All the effort that goes into producing a quality sweet potato is really for the housewife, Vick contends. “She is the one buying the sweet potatoes, and if they don’t look and taste good, we have turned off both our primary buyer and secondary users, because her family is not going to like sweet potatoes either.
Selling sweet potatoes to Europe has become a real plus for Vick and other North Carolina grower, packer, shippers. “Last year we sold 65 tractor trailer loads of sweet potatoes to the United Kingdom. We market through a broker and a freight forwarder, who lines up the transportation. The potatoes are loaded in a container here on the farm and go to Norfolk, where they are loaded on a ship and two weeks later they get to the UK,” he explains.
“We’ve been GAP certified for some time, but when we started to ship to the UK, we had to be EuroGAP certified. Trace-back capability is a key component of EuroGap certification. We have to know what is sprayed on the potatoes and when. That is going to be more and more important, as we see scares like the recent spinach problems,” he says.

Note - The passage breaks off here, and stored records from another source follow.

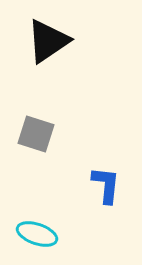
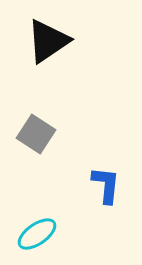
gray square: rotated 15 degrees clockwise
cyan ellipse: rotated 54 degrees counterclockwise
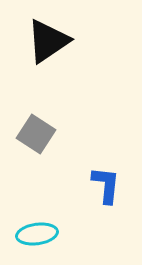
cyan ellipse: rotated 27 degrees clockwise
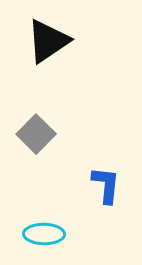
gray square: rotated 12 degrees clockwise
cyan ellipse: moved 7 px right; rotated 9 degrees clockwise
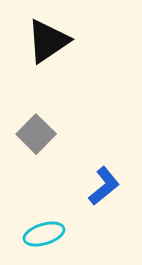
blue L-shape: moved 2 px left, 1 px down; rotated 45 degrees clockwise
cyan ellipse: rotated 18 degrees counterclockwise
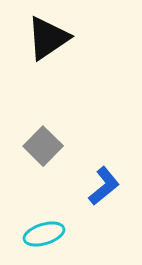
black triangle: moved 3 px up
gray square: moved 7 px right, 12 px down
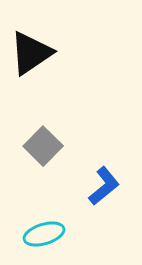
black triangle: moved 17 px left, 15 px down
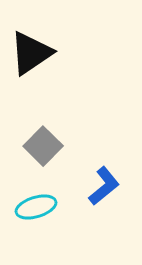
cyan ellipse: moved 8 px left, 27 px up
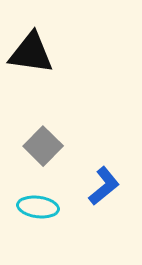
black triangle: rotated 42 degrees clockwise
cyan ellipse: moved 2 px right; rotated 24 degrees clockwise
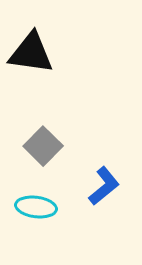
cyan ellipse: moved 2 px left
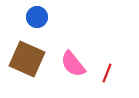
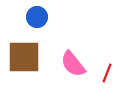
brown square: moved 3 px left, 2 px up; rotated 24 degrees counterclockwise
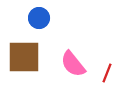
blue circle: moved 2 px right, 1 px down
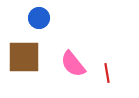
red line: rotated 30 degrees counterclockwise
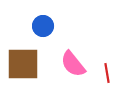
blue circle: moved 4 px right, 8 px down
brown square: moved 1 px left, 7 px down
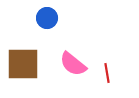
blue circle: moved 4 px right, 8 px up
pink semicircle: rotated 12 degrees counterclockwise
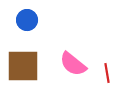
blue circle: moved 20 px left, 2 px down
brown square: moved 2 px down
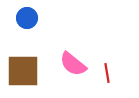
blue circle: moved 2 px up
brown square: moved 5 px down
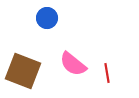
blue circle: moved 20 px right
brown square: rotated 21 degrees clockwise
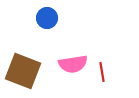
pink semicircle: rotated 48 degrees counterclockwise
red line: moved 5 px left, 1 px up
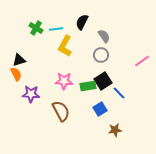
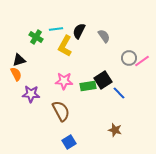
black semicircle: moved 3 px left, 9 px down
green cross: moved 9 px down
gray circle: moved 28 px right, 3 px down
black square: moved 1 px up
blue square: moved 31 px left, 33 px down
brown star: rotated 24 degrees clockwise
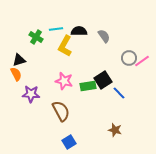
black semicircle: rotated 63 degrees clockwise
pink star: rotated 12 degrees clockwise
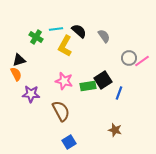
black semicircle: rotated 42 degrees clockwise
blue line: rotated 64 degrees clockwise
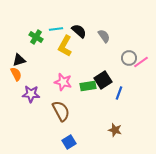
pink line: moved 1 px left, 1 px down
pink star: moved 1 px left, 1 px down
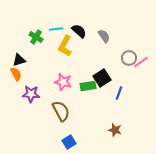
black square: moved 1 px left, 2 px up
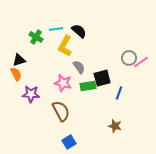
gray semicircle: moved 25 px left, 31 px down
black square: rotated 18 degrees clockwise
pink star: moved 1 px down
brown star: moved 4 px up
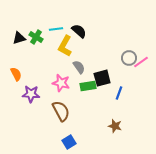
black triangle: moved 22 px up
pink star: moved 2 px left
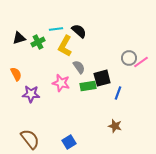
green cross: moved 2 px right, 5 px down; rotated 32 degrees clockwise
blue line: moved 1 px left
brown semicircle: moved 31 px left, 28 px down; rotated 10 degrees counterclockwise
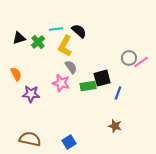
green cross: rotated 16 degrees counterclockwise
gray semicircle: moved 8 px left
brown semicircle: rotated 40 degrees counterclockwise
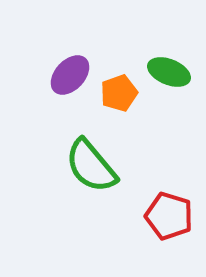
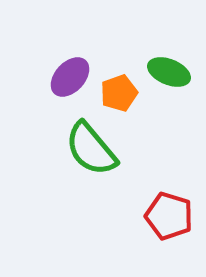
purple ellipse: moved 2 px down
green semicircle: moved 17 px up
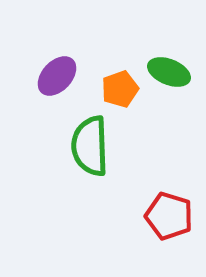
purple ellipse: moved 13 px left, 1 px up
orange pentagon: moved 1 px right, 4 px up
green semicircle: moved 1 px left, 3 px up; rotated 38 degrees clockwise
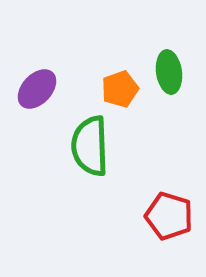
green ellipse: rotated 60 degrees clockwise
purple ellipse: moved 20 px left, 13 px down
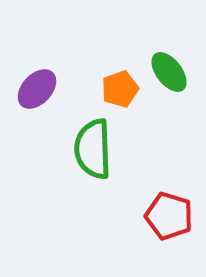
green ellipse: rotated 30 degrees counterclockwise
green semicircle: moved 3 px right, 3 px down
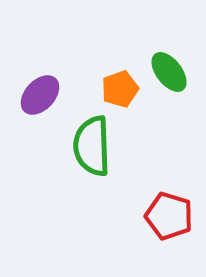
purple ellipse: moved 3 px right, 6 px down
green semicircle: moved 1 px left, 3 px up
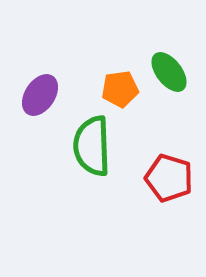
orange pentagon: rotated 12 degrees clockwise
purple ellipse: rotated 9 degrees counterclockwise
red pentagon: moved 38 px up
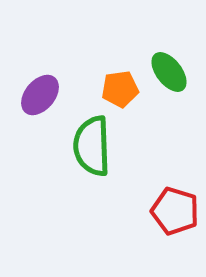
purple ellipse: rotated 6 degrees clockwise
red pentagon: moved 6 px right, 33 px down
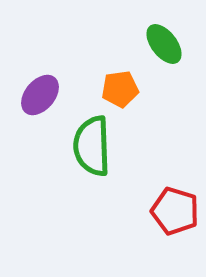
green ellipse: moved 5 px left, 28 px up
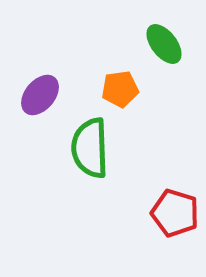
green semicircle: moved 2 px left, 2 px down
red pentagon: moved 2 px down
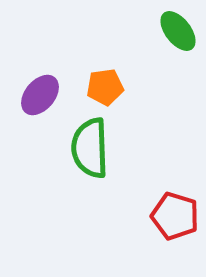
green ellipse: moved 14 px right, 13 px up
orange pentagon: moved 15 px left, 2 px up
red pentagon: moved 3 px down
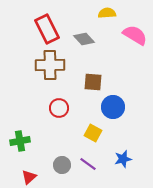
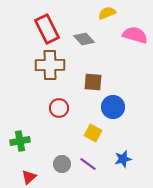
yellow semicircle: rotated 18 degrees counterclockwise
pink semicircle: rotated 15 degrees counterclockwise
gray circle: moved 1 px up
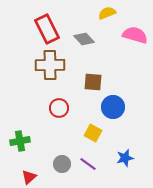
blue star: moved 2 px right, 1 px up
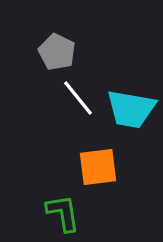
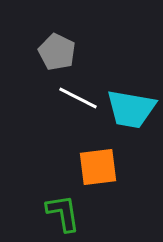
white line: rotated 24 degrees counterclockwise
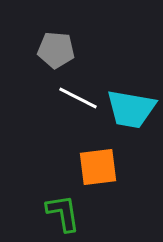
gray pentagon: moved 1 px left, 2 px up; rotated 21 degrees counterclockwise
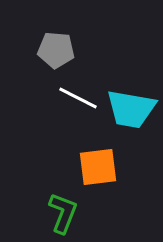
green L-shape: rotated 30 degrees clockwise
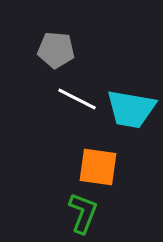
white line: moved 1 px left, 1 px down
orange square: rotated 15 degrees clockwise
green L-shape: moved 20 px right
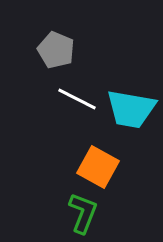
gray pentagon: rotated 18 degrees clockwise
orange square: rotated 21 degrees clockwise
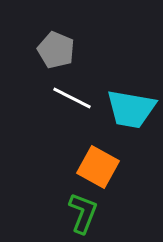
white line: moved 5 px left, 1 px up
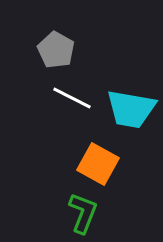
gray pentagon: rotated 6 degrees clockwise
orange square: moved 3 px up
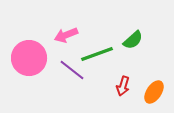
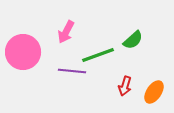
pink arrow: moved 3 px up; rotated 40 degrees counterclockwise
green line: moved 1 px right, 1 px down
pink circle: moved 6 px left, 6 px up
purple line: moved 1 px down; rotated 32 degrees counterclockwise
red arrow: moved 2 px right
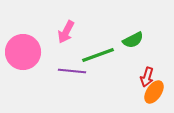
green semicircle: rotated 15 degrees clockwise
red arrow: moved 22 px right, 9 px up
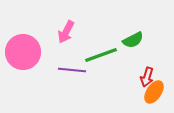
green line: moved 3 px right
purple line: moved 1 px up
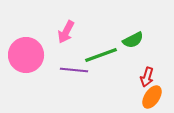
pink circle: moved 3 px right, 3 px down
purple line: moved 2 px right
orange ellipse: moved 2 px left, 5 px down
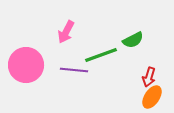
pink circle: moved 10 px down
red arrow: moved 2 px right
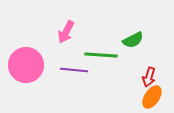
green line: rotated 24 degrees clockwise
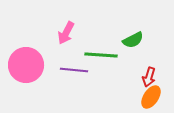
pink arrow: moved 1 px down
orange ellipse: moved 1 px left
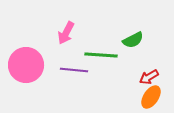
red arrow: rotated 42 degrees clockwise
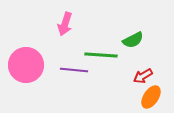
pink arrow: moved 1 px left, 9 px up; rotated 10 degrees counterclockwise
red arrow: moved 6 px left, 1 px up
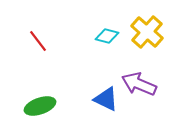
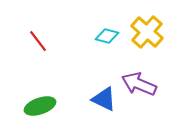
blue triangle: moved 2 px left
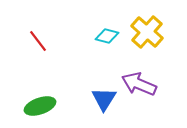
blue triangle: rotated 36 degrees clockwise
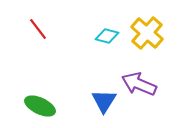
yellow cross: moved 1 px down
red line: moved 12 px up
blue triangle: moved 2 px down
green ellipse: rotated 44 degrees clockwise
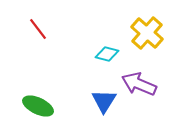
cyan diamond: moved 18 px down
green ellipse: moved 2 px left
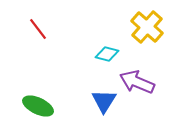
yellow cross: moved 6 px up
purple arrow: moved 2 px left, 2 px up
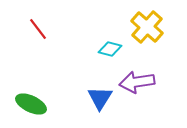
cyan diamond: moved 3 px right, 5 px up
purple arrow: rotated 32 degrees counterclockwise
blue triangle: moved 4 px left, 3 px up
green ellipse: moved 7 px left, 2 px up
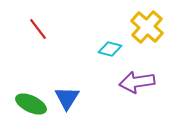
blue triangle: moved 33 px left
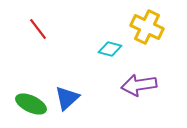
yellow cross: rotated 16 degrees counterclockwise
purple arrow: moved 2 px right, 3 px down
blue triangle: rotated 16 degrees clockwise
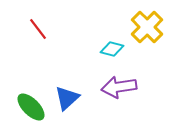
yellow cross: rotated 20 degrees clockwise
cyan diamond: moved 2 px right
purple arrow: moved 20 px left, 2 px down
green ellipse: moved 3 px down; rotated 20 degrees clockwise
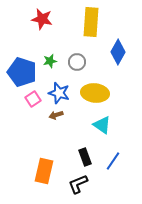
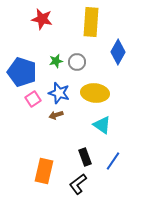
green star: moved 6 px right
black L-shape: rotated 15 degrees counterclockwise
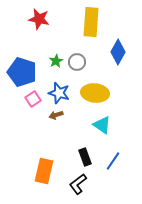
red star: moved 3 px left
green star: rotated 16 degrees counterclockwise
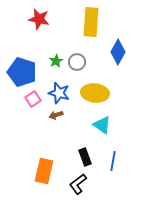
blue line: rotated 24 degrees counterclockwise
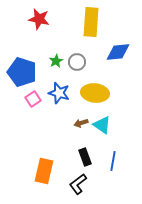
blue diamond: rotated 55 degrees clockwise
brown arrow: moved 25 px right, 8 px down
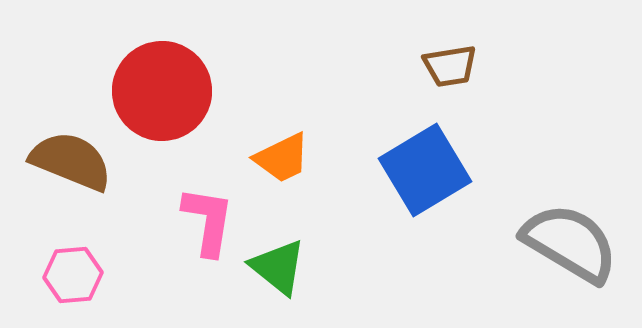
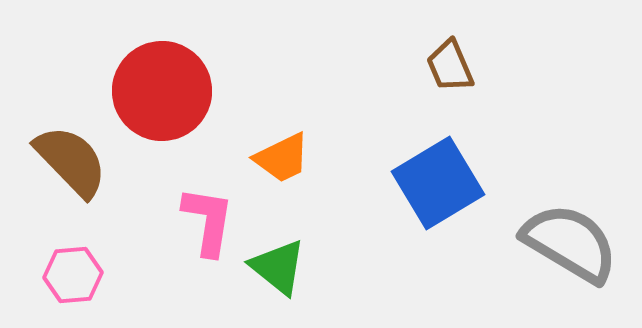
brown trapezoid: rotated 76 degrees clockwise
brown semicircle: rotated 24 degrees clockwise
blue square: moved 13 px right, 13 px down
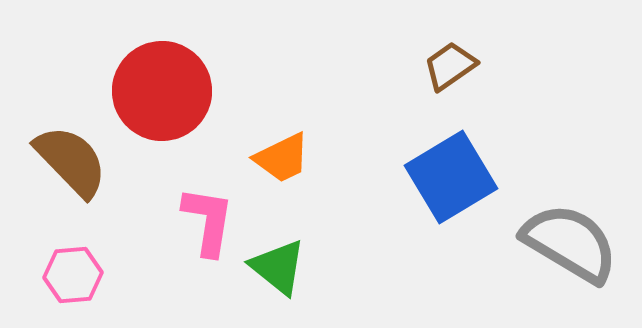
brown trapezoid: rotated 78 degrees clockwise
blue square: moved 13 px right, 6 px up
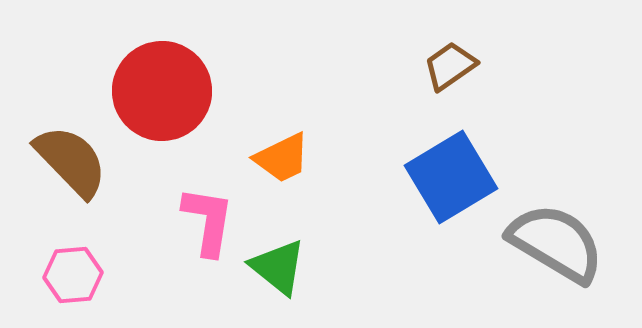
gray semicircle: moved 14 px left
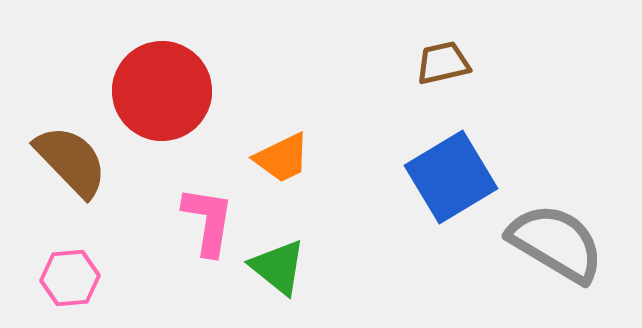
brown trapezoid: moved 7 px left, 3 px up; rotated 22 degrees clockwise
pink hexagon: moved 3 px left, 3 px down
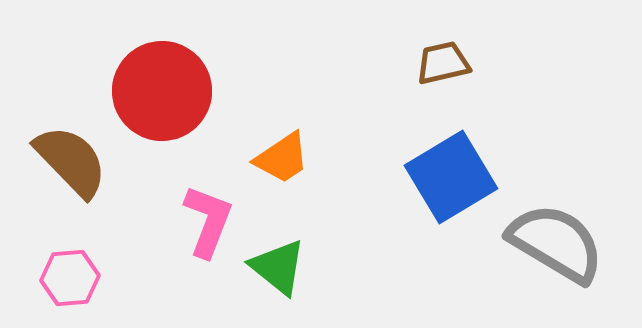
orange trapezoid: rotated 8 degrees counterclockwise
pink L-shape: rotated 12 degrees clockwise
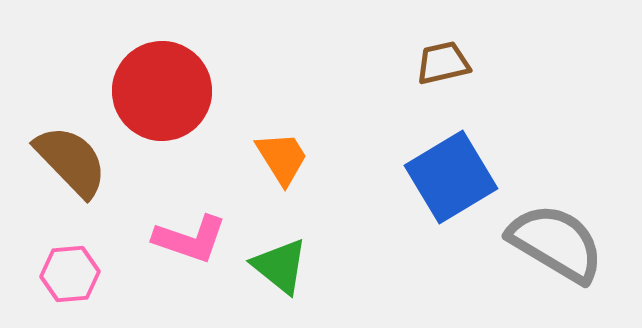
orange trapezoid: rotated 88 degrees counterclockwise
pink L-shape: moved 18 px left, 18 px down; rotated 88 degrees clockwise
green triangle: moved 2 px right, 1 px up
pink hexagon: moved 4 px up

“Direct sales will be more important to us in the future, he says. The single most critical factor as to whether the phone rings and people order sweet potatoes is quality. That’s why we work so hard in the field to produce a high quality crop and why we invest so heavily in new equipment and facilities,” he adds.
Vick knows what he’s talking about when he speaks of the long-term. He has been growing sweet potatoes in the Wilson, N.C., area since 1982. He grows 700-800 acres of sweet potatoes, plus 450 acres of tobacco and 1,900 acres of cotton.
“Sweet potatoes and tobacco are both very labor intensive and labor is the most critical factor facing growers in our area,” Vick contends. “Politicians are talking about building a wall along the Mexican border to keep illegal aliens out. They better build the wall before they send the Mexicans back, otherwise there won’t be any labor to do it,” Vick laughs.
Vick, his son, Lynwood, and most of the management people working on the farm learned Spanish. “It was one of the best things we’ve ever done, he says. I learned Spanish one word at a time and over time all our people learned to speak at a level that allows us to communicate directly with our farm labor,” he says.
“The Mexicans that work here are hard working and proud people. I have the utmost respect for them, and it’s the least I can do to learn how to communicate with them,” he adds.
From one trip to Vick Farms it is clear that everything is done with quality in mind. From tobacco curing barns to landscaping outside the office building, everything is quality-based.